Directional Derivative of Softmax

101 Views Asked by At

I'm trying to solve an exercise about computing derivatives with softmax, but I'm somehow stuck.

I have a deep neural network $f(W,x)$, where $W$ are the weights, and I have a fixed weight-vector $\vec W = \nabla_W \frac 1 2 \| f(W,x_i)-y\|$. Note that here $x_i$ is a fixed point. Assuming that $\sigma$ is the softmax function, the final output of my network will be $\sigma(f(W,x))$.

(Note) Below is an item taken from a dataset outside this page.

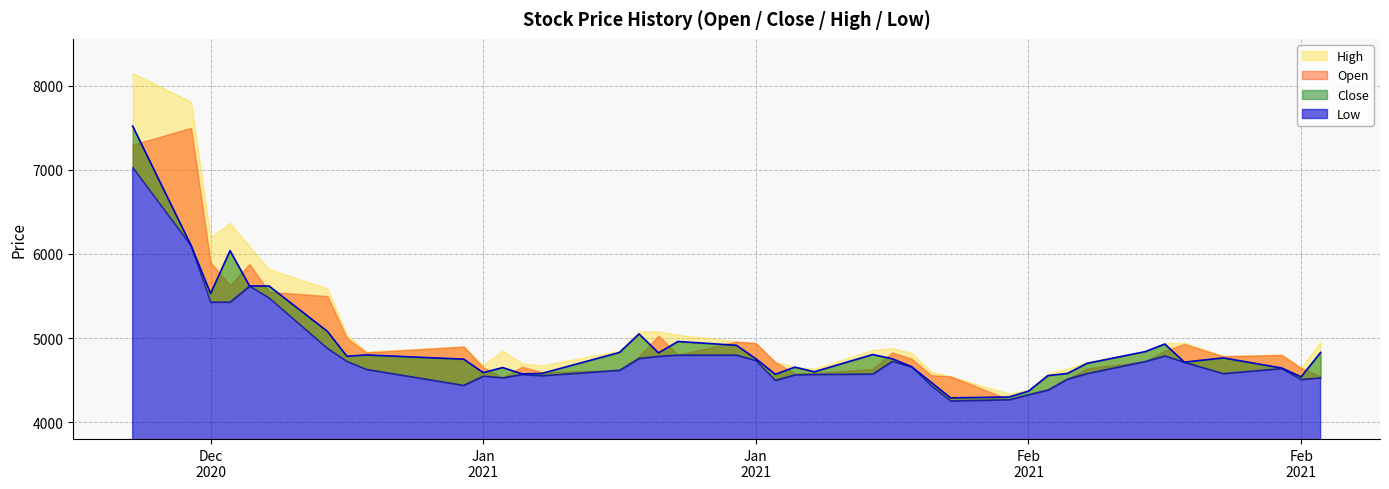

What is the maximum value for Low?

7030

I have to compute the norm of the following derivative:

$$\partial_{\vec W} (\sigma(f(W,x_i) - \sigma(f(W,x_i+r))$$

Where $r$ is a very small vector. Is there a formula which allows me to compute the following?

What I'm doing is the following, but I'm somehow stuck:

$\partial_{\vec W} (\sigma(f(W,x) - \sigma(f(W,x+r)) \approx \partial_{\vec W}(\langle \nabla_x \sigma(f(W,x),r\rangle) = \langle \vec W,\nabla_{\vec W}(\langle\nabla_x\sigma(f(w,x),r\rangle)\rangle =$

$\sum_i r_i \langle \nabla_{\vec W} \sigma (f(W,x),\partial_{x_i}\nabla_{\vec W} \sigma (f(W,x) \rangle. \ \ \ $(1)

I thought about proceeding using Cauchy Schwarz both on the norm and on the expected value but I'm not sure on how to keep going,

How can I estimate the norm of (1)? Thank you, I'd really appreciate it!